Because of how it's built, Next's sourcemaps were incomplete in the view I had, but after comparing some of the constants in the file I was able to track it down to the file next/client/index.js in the Next.js source (line 181).

This section definitely looked like it could be causing the issue - the way Next was figuring out what URL to pass to router.replace() was relying on the URL in the browser's location history, which means that it would entirely bypass our reverse proxy A/B routing. Unfortunately I didn't yet know why this was being called, or if it was the only reason the page was being reinitialized.

I spent a while walking through the conditions in this line one by one, using my debugger to check the value of each variable in the faulty production pages, and work out what exactly was happening. It skips the checks for 404 and error pages, since that's not the kind of page we were on, isFallback is false so it moves on to the other conditions combined with an || there, data.nextExport is undefined (as we don't use static export for our site), but hydrateProps and hydrateProps.__N_SSG were both set!

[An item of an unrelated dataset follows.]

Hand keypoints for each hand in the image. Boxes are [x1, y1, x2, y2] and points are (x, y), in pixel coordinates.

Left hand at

So because hydrateProps and hydrateProps.__N_SSG both exist, it reloads the page if either of the following conditions are true:

  • The page has a query string (location.search)
  • The environment variable __NEXT_HAS_REWRITES is set

Obviously the pages we first observed the bug on didn't have query strings, but the rewrite condition had been optimized by webpack to just true so that seemed promising. With a bit more searching I tracked that environment variable to Next's webpack config, which seems to set the variable if Next's config file has a rewrite property configured.

Confirming the hunch

At this point it seemed I had found the issue, but I wanted to confirm it without any doubt. So I reverted my local repo to the last commit we had deployed before seeing the issue, and quickly navigated back to that same line in the generated app bundle. This time the process.env.__NEXT_HAS_REWRITES condition had been entirely removed, as webpack saw that environment variable was false for the build and could never affect the condition.

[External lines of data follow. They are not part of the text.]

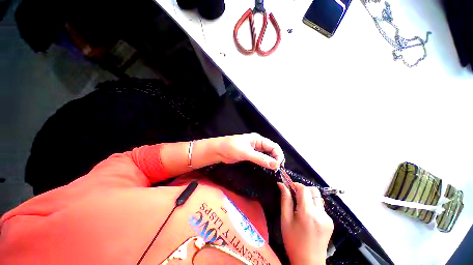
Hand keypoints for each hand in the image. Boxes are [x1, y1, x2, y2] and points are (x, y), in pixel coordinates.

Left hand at [213, 133, 283, 169]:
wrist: (217, 151)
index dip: (278, 155)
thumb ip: (260, 158)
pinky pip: (260, 160)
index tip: (278, 166)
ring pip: (266, 156)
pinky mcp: (250, 157)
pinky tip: (265, 170)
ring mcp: (254, 151)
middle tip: (276, 170)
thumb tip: (275, 165)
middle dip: (275, 159)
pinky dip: (264, 165)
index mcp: (258, 139)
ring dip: (270, 163)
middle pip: (271, 151)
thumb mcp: (246, 152)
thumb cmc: (230, 148)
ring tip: (272, 172)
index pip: (274, 146)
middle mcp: (258, 144)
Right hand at [279, 182, 333, 264]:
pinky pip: (320, 207)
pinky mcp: (331, 222)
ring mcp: (327, 218)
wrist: (309, 262)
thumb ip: (285, 199)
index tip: (289, 187)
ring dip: (308, 198)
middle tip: (294, 196)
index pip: (304, 189)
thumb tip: (281, 184)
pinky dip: (313, 206)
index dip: (295, 184)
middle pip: (313, 191)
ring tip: (300, 208)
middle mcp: (320, 213)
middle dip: (303, 190)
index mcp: (307, 212)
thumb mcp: (285, 219)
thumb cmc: (293, 241)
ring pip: (317, 198)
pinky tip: (308, 217)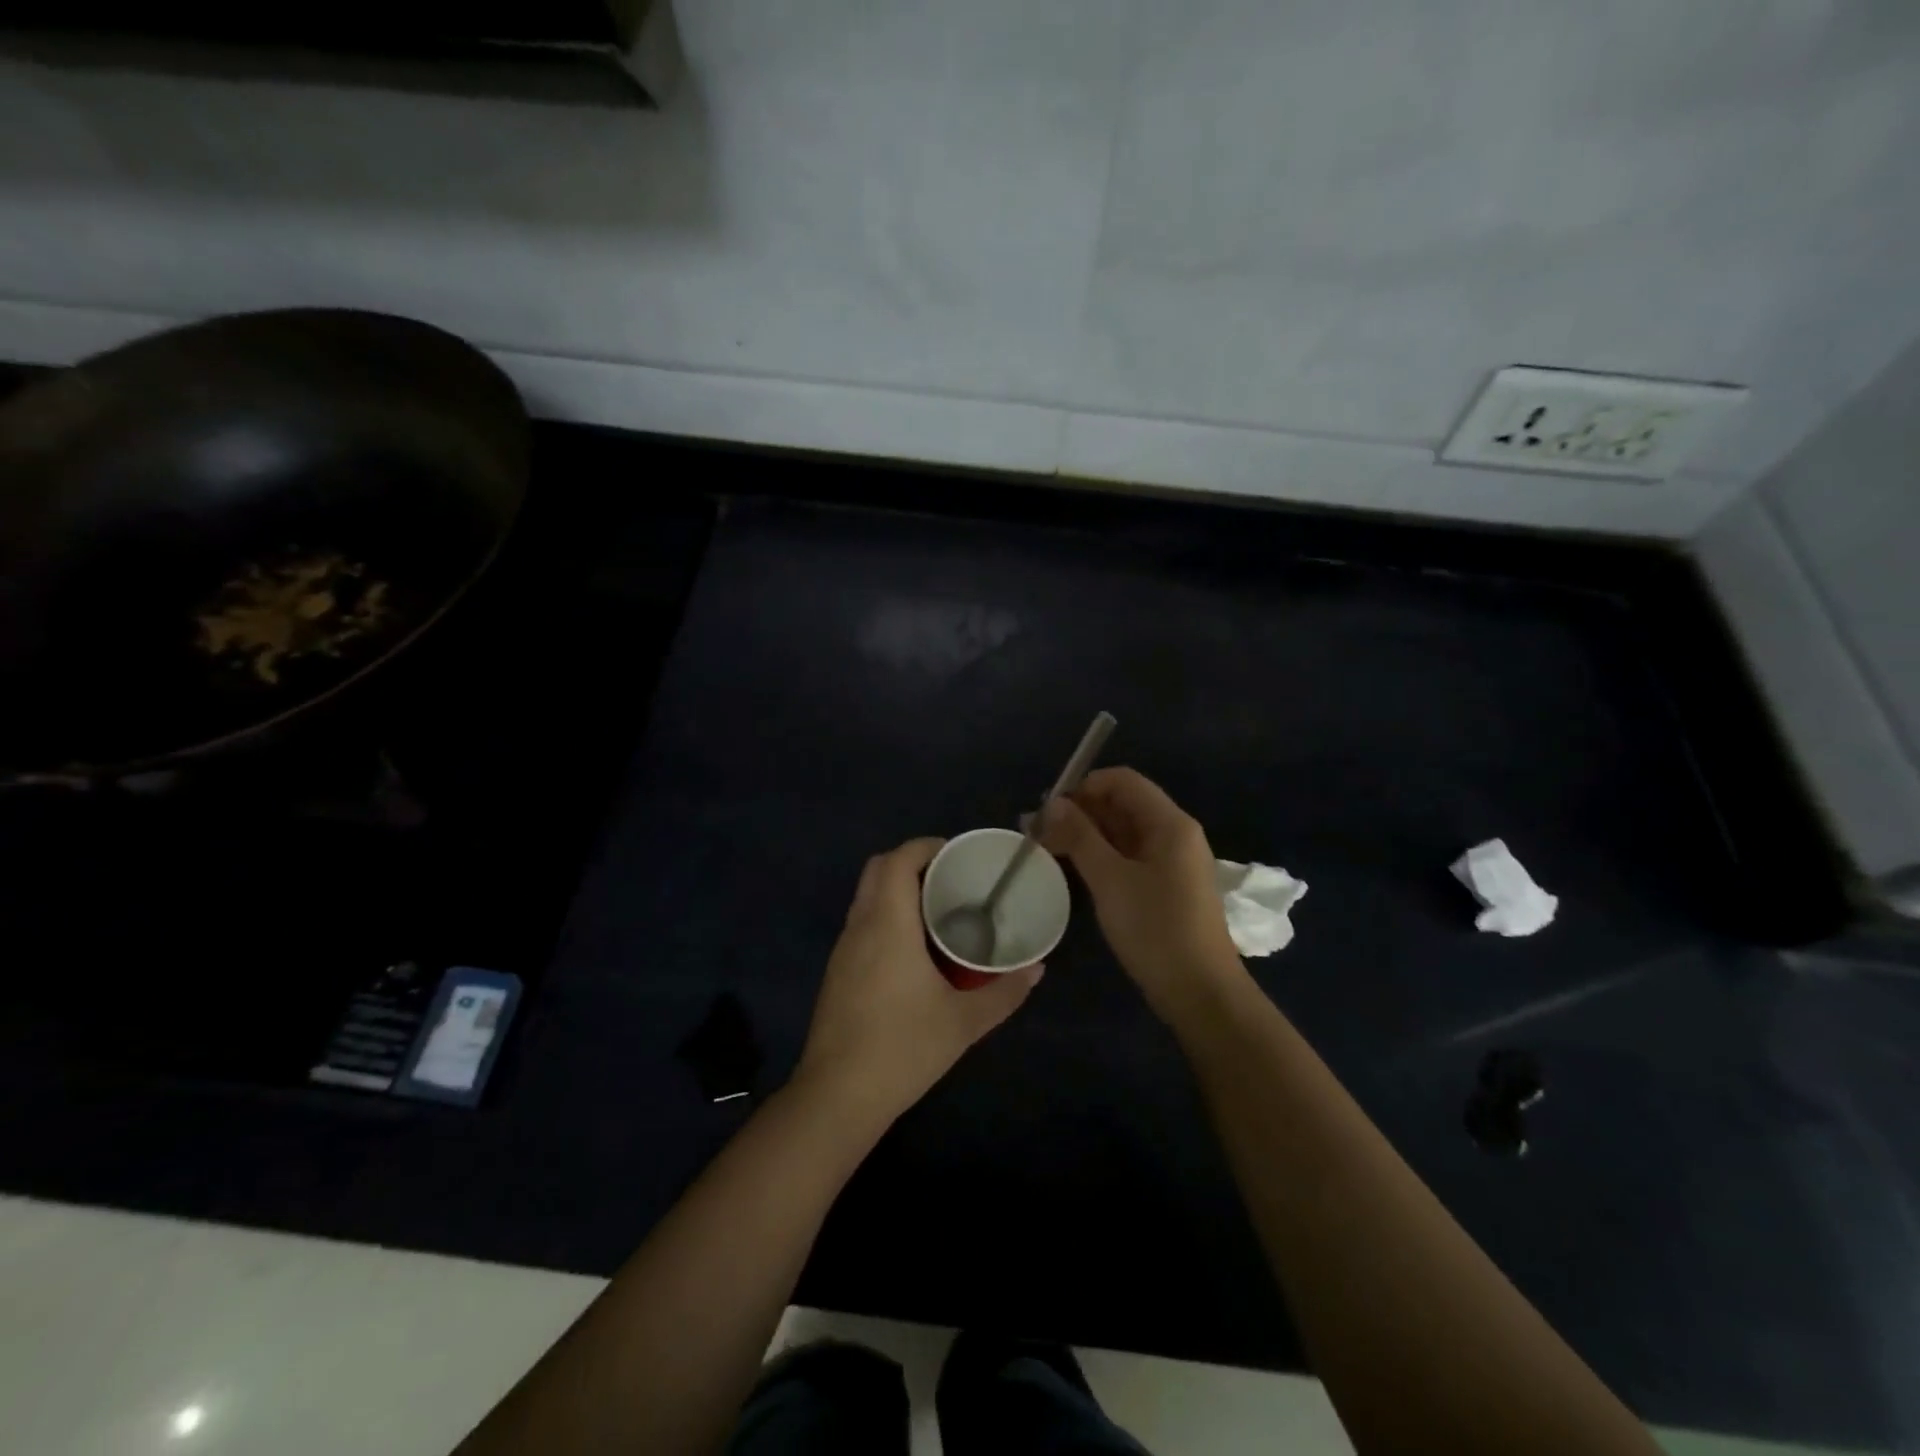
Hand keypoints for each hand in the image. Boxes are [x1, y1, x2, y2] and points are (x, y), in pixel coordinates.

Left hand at [796, 838, 1041, 1124]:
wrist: (837, 1096)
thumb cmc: (903, 1048)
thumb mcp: (963, 1022)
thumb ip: (1003, 993)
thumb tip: (1037, 969)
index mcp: (888, 924)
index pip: (898, 860)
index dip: (926, 846)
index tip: (956, 855)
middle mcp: (860, 926)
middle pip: (877, 869)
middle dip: (911, 862)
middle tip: (950, 880)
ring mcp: (843, 949)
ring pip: (866, 896)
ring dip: (896, 889)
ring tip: (937, 910)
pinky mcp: (837, 971)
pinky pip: (861, 922)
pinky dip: (885, 915)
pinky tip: (912, 949)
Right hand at [1041, 767, 1246, 1022]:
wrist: (1200, 992)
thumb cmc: (1155, 929)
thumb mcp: (1110, 879)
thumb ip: (1080, 836)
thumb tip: (1053, 804)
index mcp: (1170, 823)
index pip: (1122, 781)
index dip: (1083, 787)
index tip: (1048, 809)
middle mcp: (1175, 834)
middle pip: (1122, 804)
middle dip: (1079, 811)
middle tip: (1037, 831)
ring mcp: (1173, 861)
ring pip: (1123, 832)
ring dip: (1086, 834)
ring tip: (1046, 848)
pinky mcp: (1167, 886)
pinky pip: (1130, 856)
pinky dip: (1101, 855)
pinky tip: (1074, 868)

Lastly I spun up my full local environment, reverse proxy and all, just to confirm that in as close to a production-like environment as I could. I removed the rewrite rule from the Next.js application and made an equivalent redirect in our reverse proxy - just to make sure I could preserve the intended application behavior without the bug.

And sure enough - with the redirect behavior moved out of Next.js and into the reverse proxy, the bug entirely disappeared! So I reverted and restored my changes a few times just to double check, and then alerted the other senior developers I had a solution.